Objective
Understand how GPU will be utilized in Metaflow.
Background
As in Documentation / Explanation on how to use GPU #250, there are several discussions on how to use GPU.
It looks @resources(GPU=2)
looks after the GPU allocation, but there are some discussions stating AWS EC2 instance type with GPU such as P or G instances, also the type of AMI.
In my understanding, Metaflow uses AWS batch which uses ECS/Docker. Then the docker instances need GPU drivers inside docker containers (NVIDIA Container Toolkit) to be able to access GPU.

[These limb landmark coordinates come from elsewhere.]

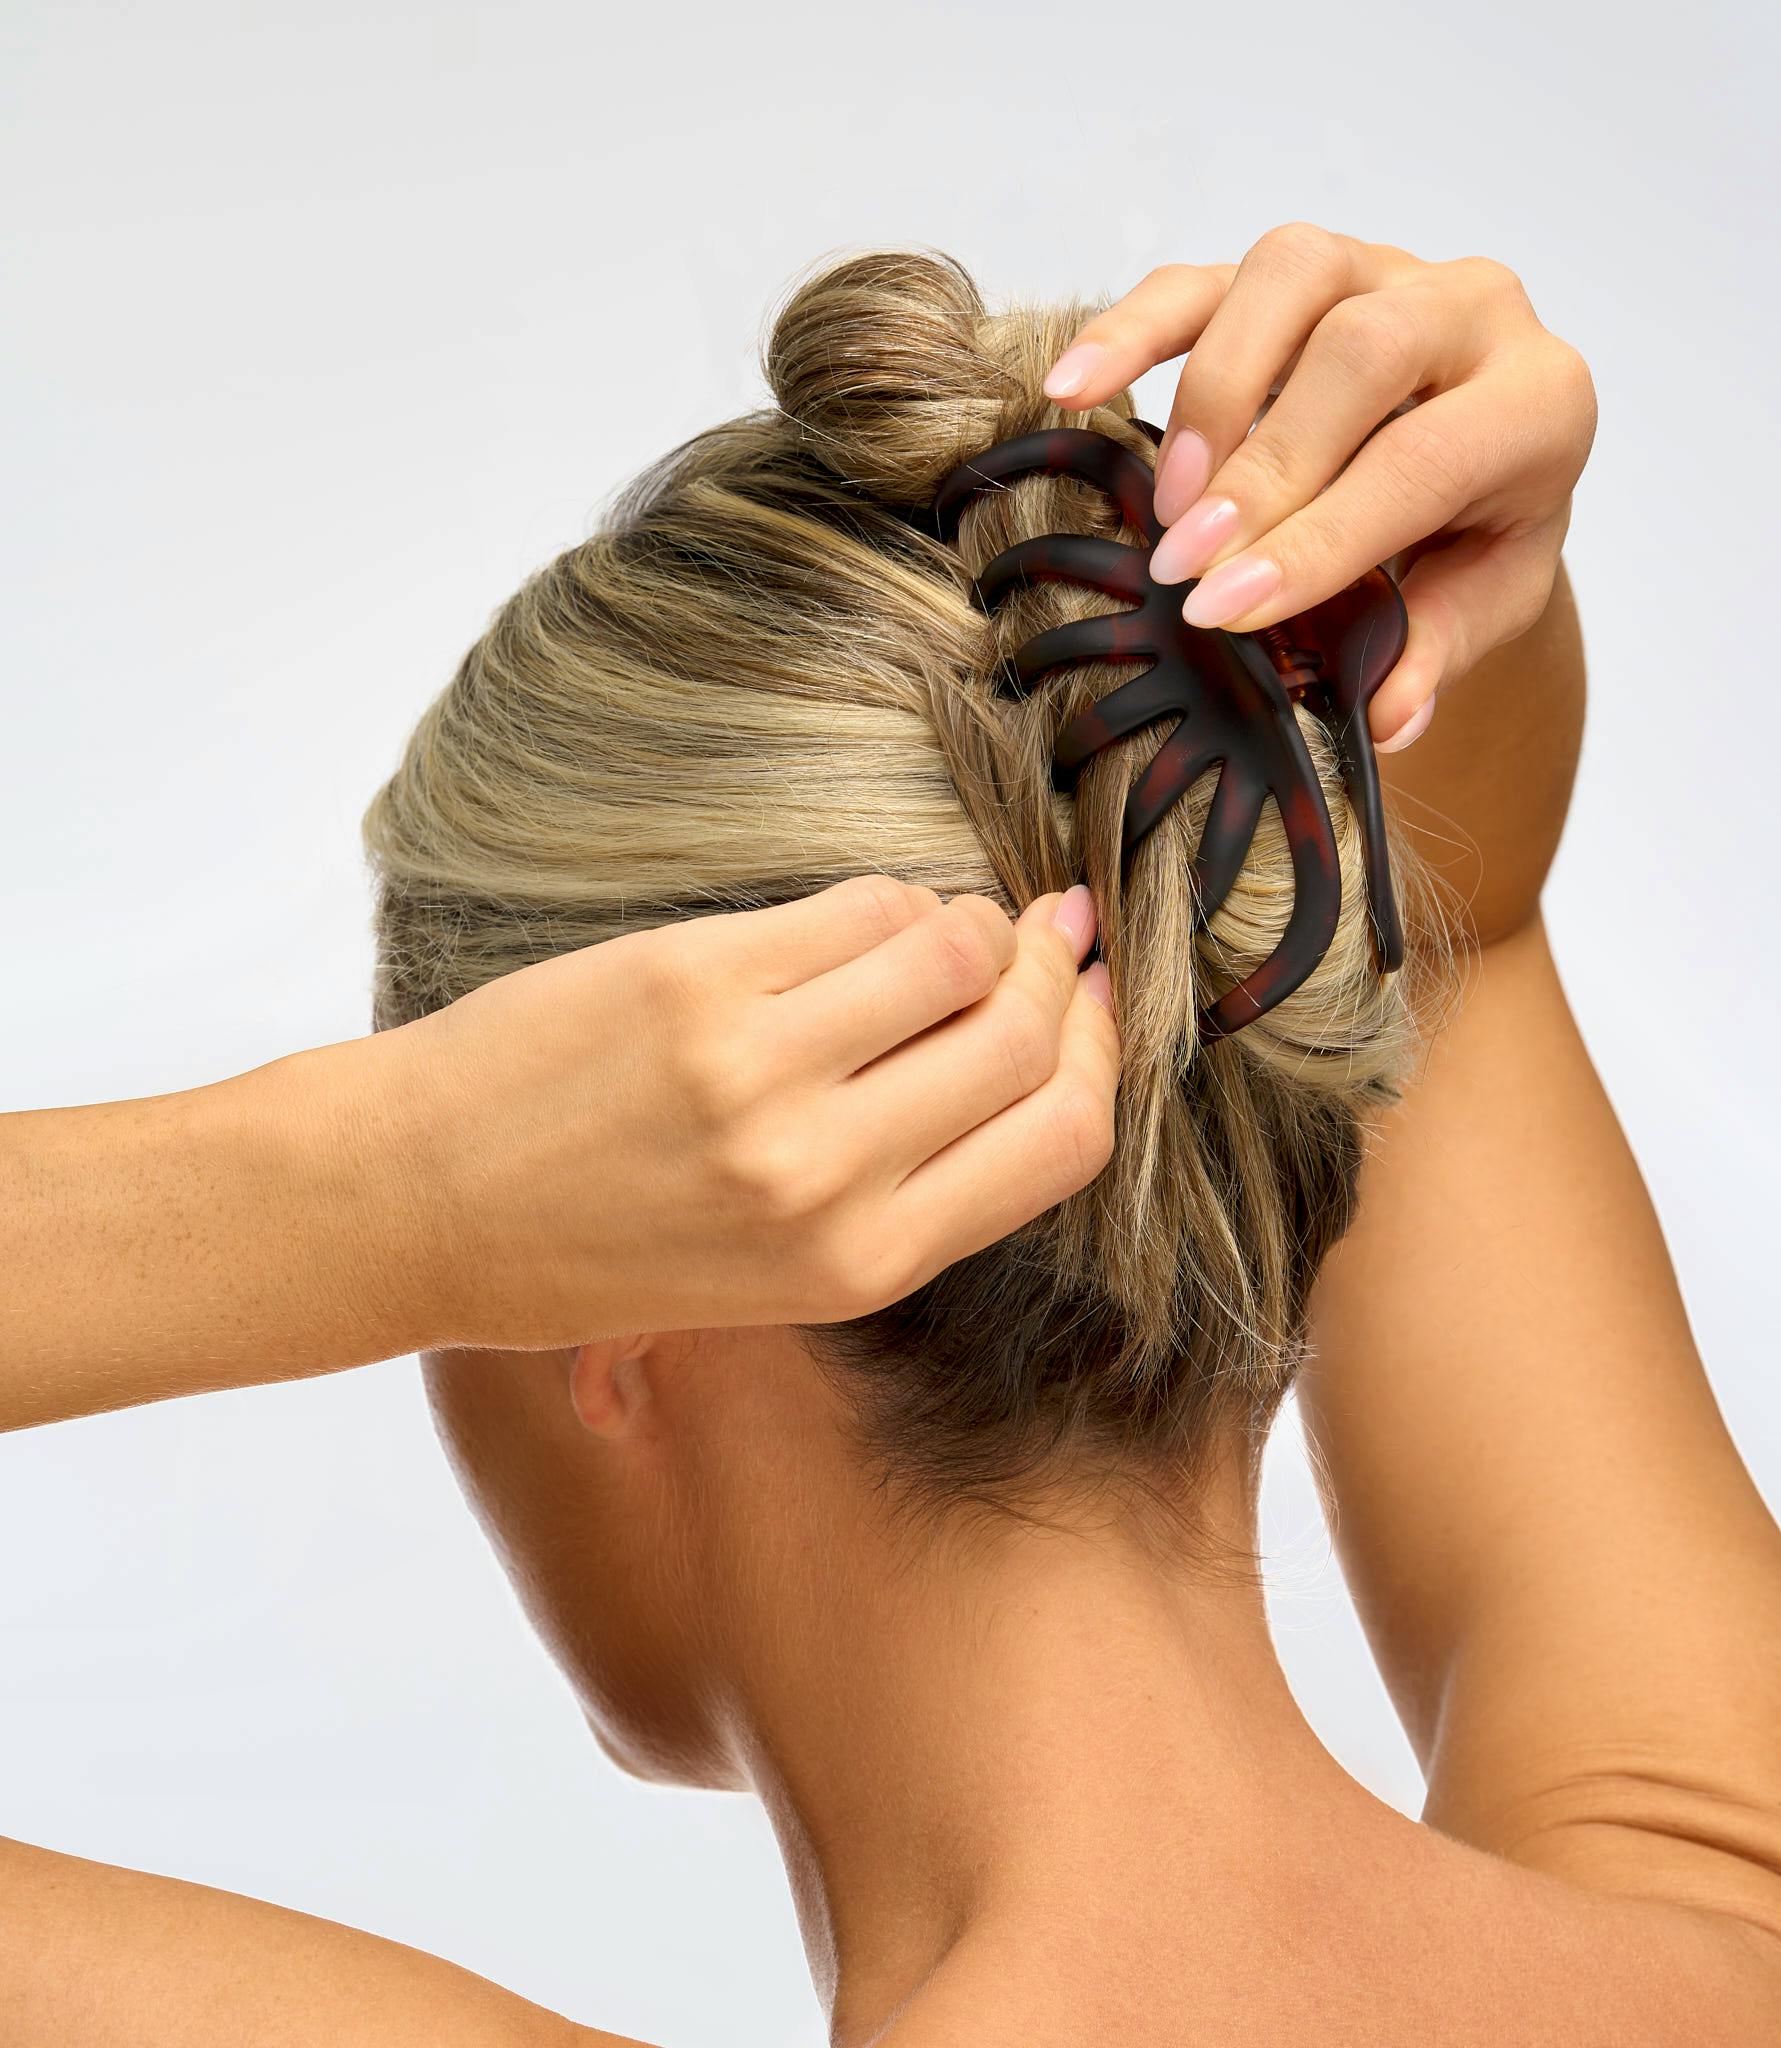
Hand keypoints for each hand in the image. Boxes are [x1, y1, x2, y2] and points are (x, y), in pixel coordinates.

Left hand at [371, 877, 1118, 1348]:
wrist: (419, 1205)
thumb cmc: (592, 1248)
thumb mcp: (771, 1278)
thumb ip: (906, 1191)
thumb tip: (1029, 1053)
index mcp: (858, 1266)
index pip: (1063, 1141)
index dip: (1098, 1052)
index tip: (1090, 1002)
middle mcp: (823, 1176)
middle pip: (1024, 1039)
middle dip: (1050, 973)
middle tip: (1040, 939)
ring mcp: (760, 1071)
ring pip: (954, 953)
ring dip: (972, 925)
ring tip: (941, 930)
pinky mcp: (698, 978)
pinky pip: (860, 908)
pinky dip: (888, 900)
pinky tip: (865, 918)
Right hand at [1042, 224, 1596, 748]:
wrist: (1480, 454)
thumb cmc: (1478, 528)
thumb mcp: (1483, 600)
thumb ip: (1436, 653)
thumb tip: (1386, 717)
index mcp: (1539, 402)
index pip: (1424, 460)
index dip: (1319, 540)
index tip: (1224, 609)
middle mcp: (1472, 311)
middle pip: (1361, 350)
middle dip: (1263, 468)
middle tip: (1185, 565)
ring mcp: (1380, 268)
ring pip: (1289, 274)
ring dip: (1213, 393)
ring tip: (1166, 501)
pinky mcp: (1292, 272)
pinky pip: (1204, 277)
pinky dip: (1130, 330)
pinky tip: (1072, 390)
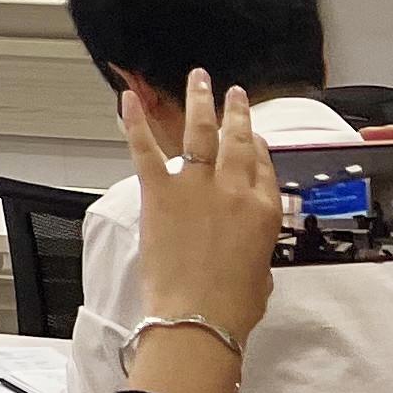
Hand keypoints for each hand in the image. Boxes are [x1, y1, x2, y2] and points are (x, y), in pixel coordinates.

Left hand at [121, 68, 279, 338]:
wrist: (199, 315)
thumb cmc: (233, 304)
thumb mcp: (261, 270)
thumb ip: (254, 244)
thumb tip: (241, 240)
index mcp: (264, 210)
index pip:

Hence it is not clear how Metaflow manages the GPU and what are the prerequisites, configurations and coding required to be able to use GPU.
Questions
- Do we need to use a specific AMI in which GPU drivers have been pre-configured in the EC2 instance (docker host) level?
- Do we need to use a specific EC2 type with GPU (P3, P4, G3, G4, INF1)? Or does Metaflow uses a service e.g. AWS Elastic Inference to dynamically allocate GPU even if the Batch/ECS EC2 instances do not have GPU?
- Does Metaflow looks after installing GPU drivers inside a docker container or uses NVIDIA Container Toolkit internally?
- Does @resource is all we need in the Python code to utilize GPU?